What the task requires |
Gather every line of the records below that contains the word "Haber". Count a line only when its capitalization matches.

Text data extracted from pages |
______________________________

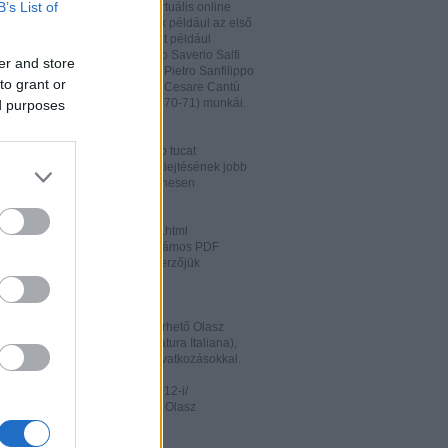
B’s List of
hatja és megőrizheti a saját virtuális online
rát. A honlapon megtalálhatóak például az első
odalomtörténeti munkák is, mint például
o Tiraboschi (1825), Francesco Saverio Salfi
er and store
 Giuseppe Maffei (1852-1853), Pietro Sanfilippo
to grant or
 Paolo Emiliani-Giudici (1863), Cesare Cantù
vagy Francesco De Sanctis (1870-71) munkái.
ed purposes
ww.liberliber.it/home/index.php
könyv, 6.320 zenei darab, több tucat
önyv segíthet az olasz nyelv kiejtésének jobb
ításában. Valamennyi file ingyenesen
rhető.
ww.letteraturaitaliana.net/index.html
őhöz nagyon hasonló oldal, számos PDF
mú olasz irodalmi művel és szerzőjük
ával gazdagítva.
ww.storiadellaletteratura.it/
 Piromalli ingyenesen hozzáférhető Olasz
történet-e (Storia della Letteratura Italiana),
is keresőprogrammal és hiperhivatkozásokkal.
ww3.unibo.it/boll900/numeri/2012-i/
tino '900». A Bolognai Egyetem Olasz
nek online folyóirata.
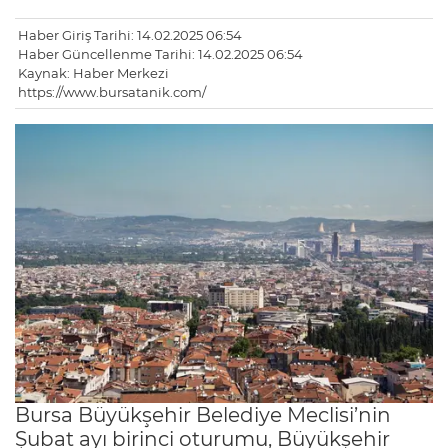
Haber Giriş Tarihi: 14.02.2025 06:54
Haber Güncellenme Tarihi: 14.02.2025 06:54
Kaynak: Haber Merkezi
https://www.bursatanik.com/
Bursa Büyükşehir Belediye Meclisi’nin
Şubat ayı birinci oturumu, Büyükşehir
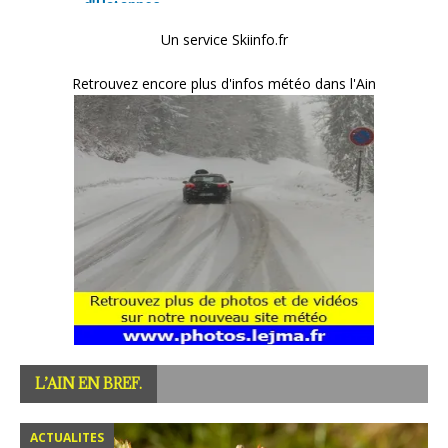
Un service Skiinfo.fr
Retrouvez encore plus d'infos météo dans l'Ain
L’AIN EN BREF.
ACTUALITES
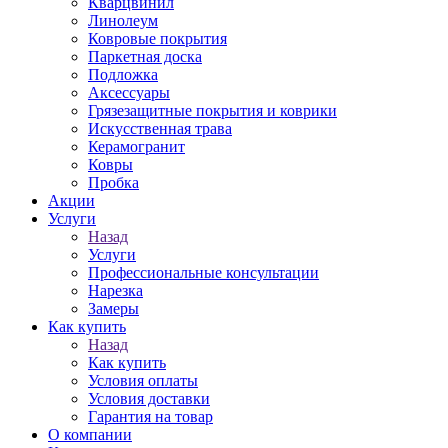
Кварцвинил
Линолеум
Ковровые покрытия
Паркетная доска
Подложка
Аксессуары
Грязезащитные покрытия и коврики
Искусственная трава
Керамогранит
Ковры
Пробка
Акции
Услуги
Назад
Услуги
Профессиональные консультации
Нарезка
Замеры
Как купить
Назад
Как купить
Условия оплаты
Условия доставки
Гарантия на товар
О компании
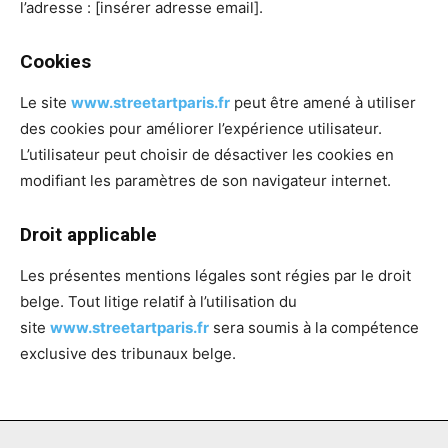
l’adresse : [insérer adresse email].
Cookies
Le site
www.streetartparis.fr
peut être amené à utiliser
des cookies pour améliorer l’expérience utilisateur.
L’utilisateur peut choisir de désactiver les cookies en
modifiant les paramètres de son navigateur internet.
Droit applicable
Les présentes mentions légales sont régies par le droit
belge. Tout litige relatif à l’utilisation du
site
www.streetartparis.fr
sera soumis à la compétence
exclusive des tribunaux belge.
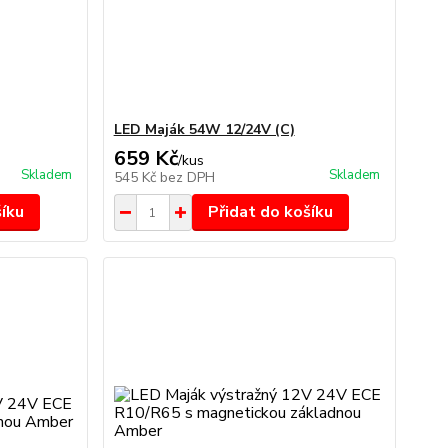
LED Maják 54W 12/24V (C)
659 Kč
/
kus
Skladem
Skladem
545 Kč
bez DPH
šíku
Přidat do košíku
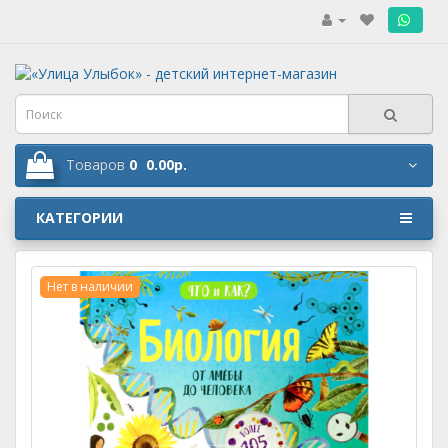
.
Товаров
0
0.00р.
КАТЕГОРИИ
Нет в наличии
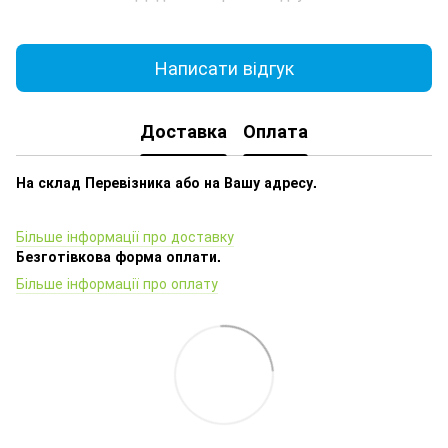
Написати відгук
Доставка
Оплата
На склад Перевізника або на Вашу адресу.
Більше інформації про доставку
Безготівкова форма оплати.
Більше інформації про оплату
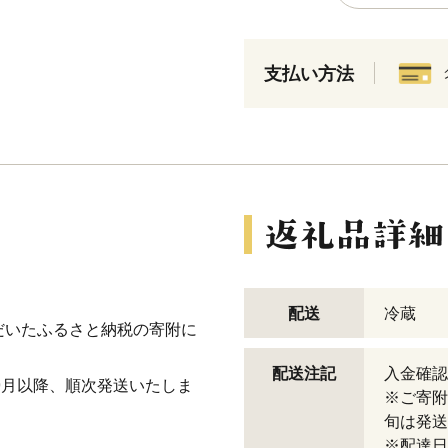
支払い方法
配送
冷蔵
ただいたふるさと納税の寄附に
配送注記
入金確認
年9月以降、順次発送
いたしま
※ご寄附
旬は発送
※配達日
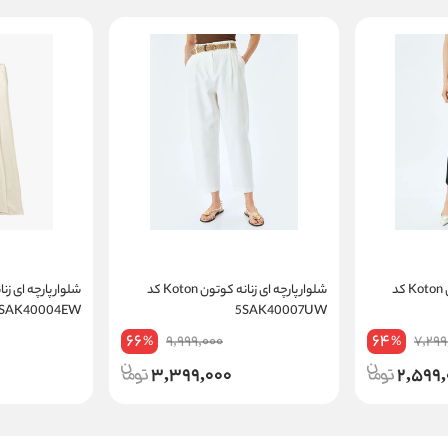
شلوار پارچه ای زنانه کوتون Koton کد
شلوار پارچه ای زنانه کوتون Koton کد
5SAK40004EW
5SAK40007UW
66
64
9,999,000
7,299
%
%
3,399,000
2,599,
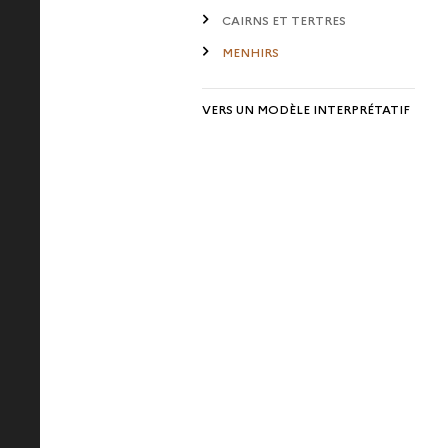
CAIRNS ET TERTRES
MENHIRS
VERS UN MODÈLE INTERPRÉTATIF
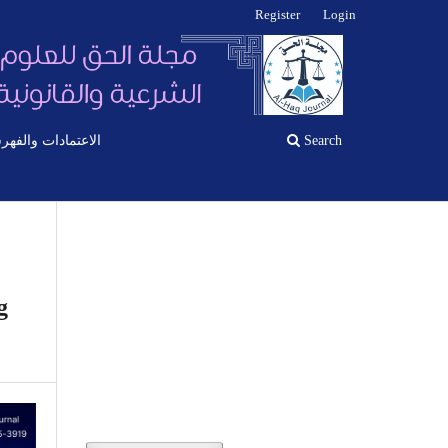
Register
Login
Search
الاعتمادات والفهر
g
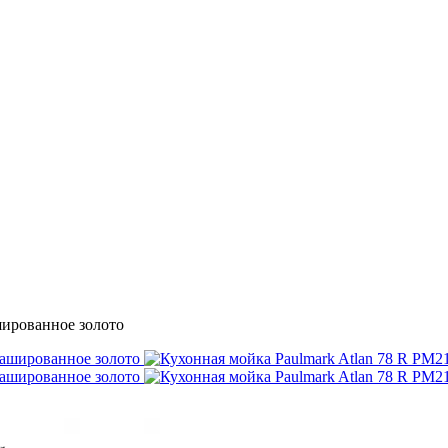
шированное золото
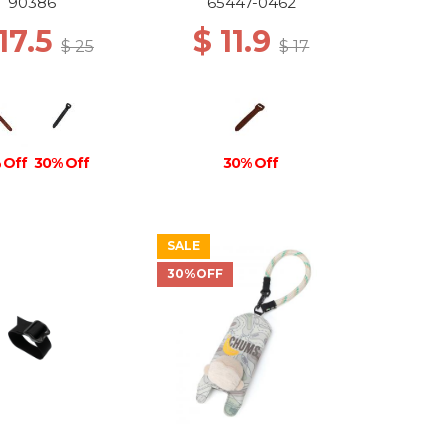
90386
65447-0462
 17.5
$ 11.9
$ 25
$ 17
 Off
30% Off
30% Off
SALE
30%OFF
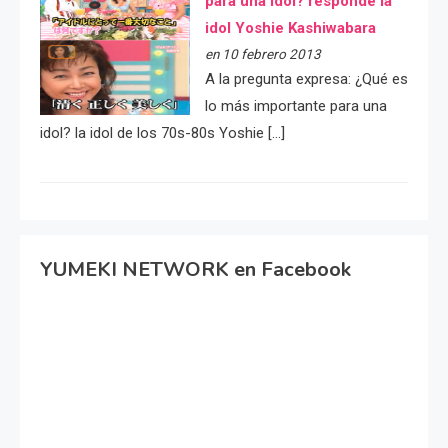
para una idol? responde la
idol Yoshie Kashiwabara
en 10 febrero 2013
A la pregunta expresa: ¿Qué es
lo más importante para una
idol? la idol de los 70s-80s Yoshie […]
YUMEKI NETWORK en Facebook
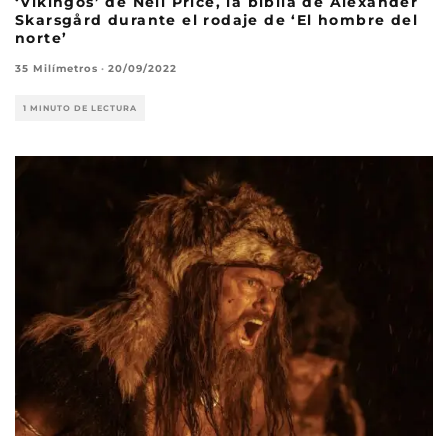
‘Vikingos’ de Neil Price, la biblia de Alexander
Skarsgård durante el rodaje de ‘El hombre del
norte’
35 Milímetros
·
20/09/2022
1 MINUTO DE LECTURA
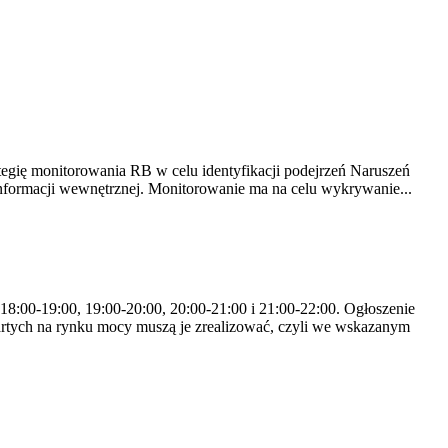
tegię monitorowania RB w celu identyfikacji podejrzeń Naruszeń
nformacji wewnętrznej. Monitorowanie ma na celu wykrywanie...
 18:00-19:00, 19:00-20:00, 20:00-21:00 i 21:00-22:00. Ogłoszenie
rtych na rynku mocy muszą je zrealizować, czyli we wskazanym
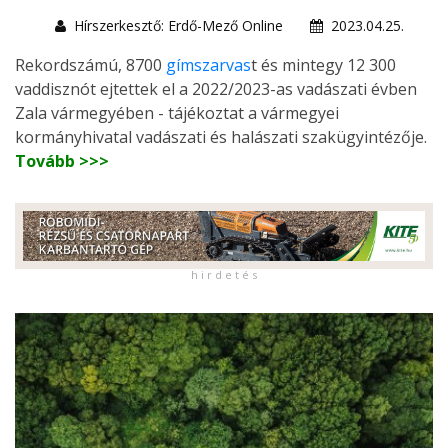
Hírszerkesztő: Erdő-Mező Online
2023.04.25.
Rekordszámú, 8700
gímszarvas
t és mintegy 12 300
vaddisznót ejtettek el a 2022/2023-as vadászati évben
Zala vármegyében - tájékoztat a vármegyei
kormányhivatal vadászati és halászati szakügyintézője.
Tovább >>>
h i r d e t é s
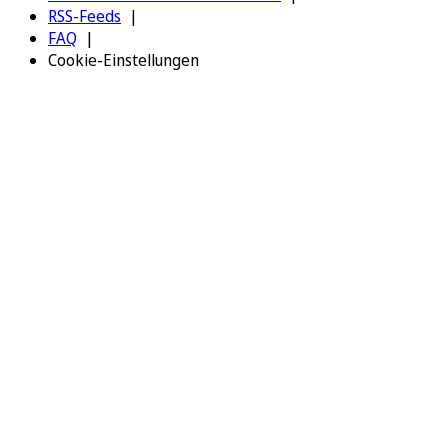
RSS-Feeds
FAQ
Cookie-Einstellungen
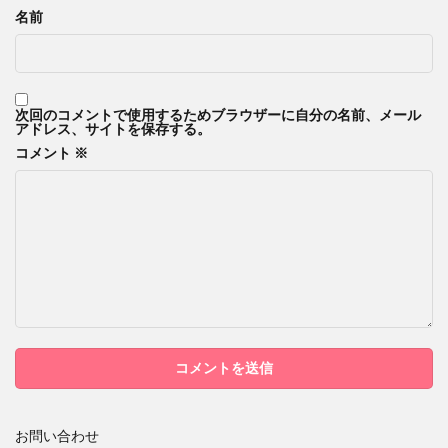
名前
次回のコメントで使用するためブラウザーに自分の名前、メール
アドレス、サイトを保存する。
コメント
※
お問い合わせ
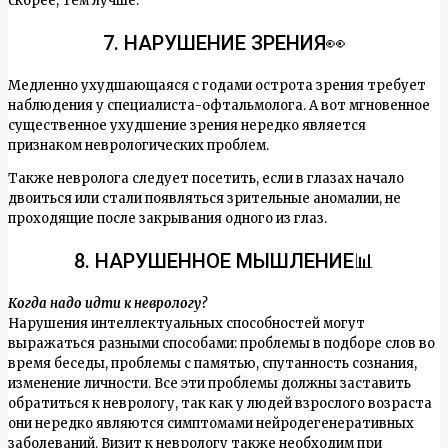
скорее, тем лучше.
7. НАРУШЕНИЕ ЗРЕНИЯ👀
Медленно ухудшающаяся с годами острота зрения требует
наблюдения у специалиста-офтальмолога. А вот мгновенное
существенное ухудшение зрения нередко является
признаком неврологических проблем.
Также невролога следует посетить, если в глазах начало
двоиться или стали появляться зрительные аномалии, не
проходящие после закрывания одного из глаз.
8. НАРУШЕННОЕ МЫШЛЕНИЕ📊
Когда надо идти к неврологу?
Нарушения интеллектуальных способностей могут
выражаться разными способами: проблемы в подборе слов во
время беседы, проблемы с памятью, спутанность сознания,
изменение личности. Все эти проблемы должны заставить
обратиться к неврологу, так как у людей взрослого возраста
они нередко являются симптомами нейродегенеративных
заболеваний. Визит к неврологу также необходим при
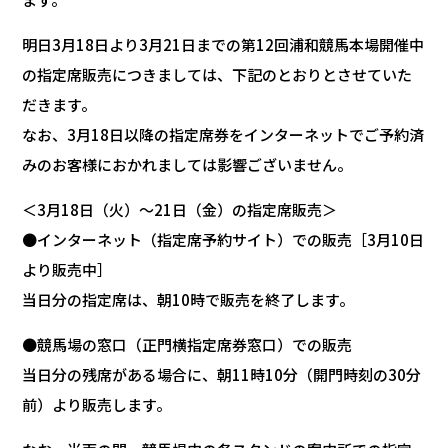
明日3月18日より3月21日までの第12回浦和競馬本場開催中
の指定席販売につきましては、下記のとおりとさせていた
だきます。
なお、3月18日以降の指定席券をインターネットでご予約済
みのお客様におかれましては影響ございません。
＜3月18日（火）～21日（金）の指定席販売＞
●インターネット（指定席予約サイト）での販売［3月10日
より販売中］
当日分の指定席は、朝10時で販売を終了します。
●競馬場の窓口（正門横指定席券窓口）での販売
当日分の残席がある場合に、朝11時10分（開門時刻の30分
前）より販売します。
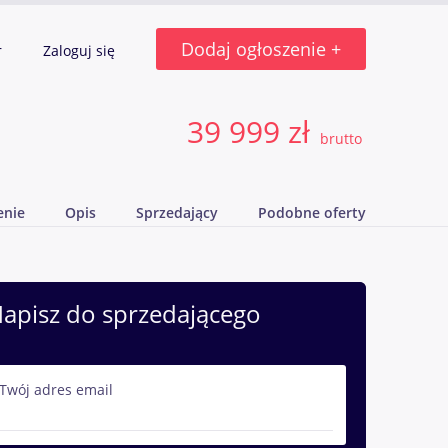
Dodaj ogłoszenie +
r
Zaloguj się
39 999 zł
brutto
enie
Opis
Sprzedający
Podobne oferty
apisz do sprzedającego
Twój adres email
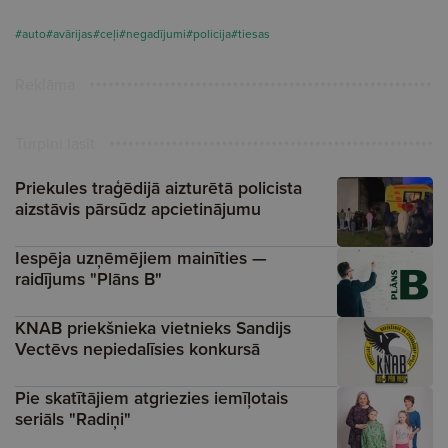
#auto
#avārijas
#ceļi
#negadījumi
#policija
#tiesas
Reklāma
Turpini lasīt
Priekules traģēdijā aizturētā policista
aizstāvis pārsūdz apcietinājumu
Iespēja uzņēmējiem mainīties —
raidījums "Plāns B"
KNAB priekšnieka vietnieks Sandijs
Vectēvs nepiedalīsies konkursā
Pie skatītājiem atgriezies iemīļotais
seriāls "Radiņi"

______________________________

Reply to the task |
Haber Giriş Tarihi: 14.02.2025 06:54
Haber Güncellenme Tarihi: 14.02.2025 06:54
Kaynak: Haber Merkezi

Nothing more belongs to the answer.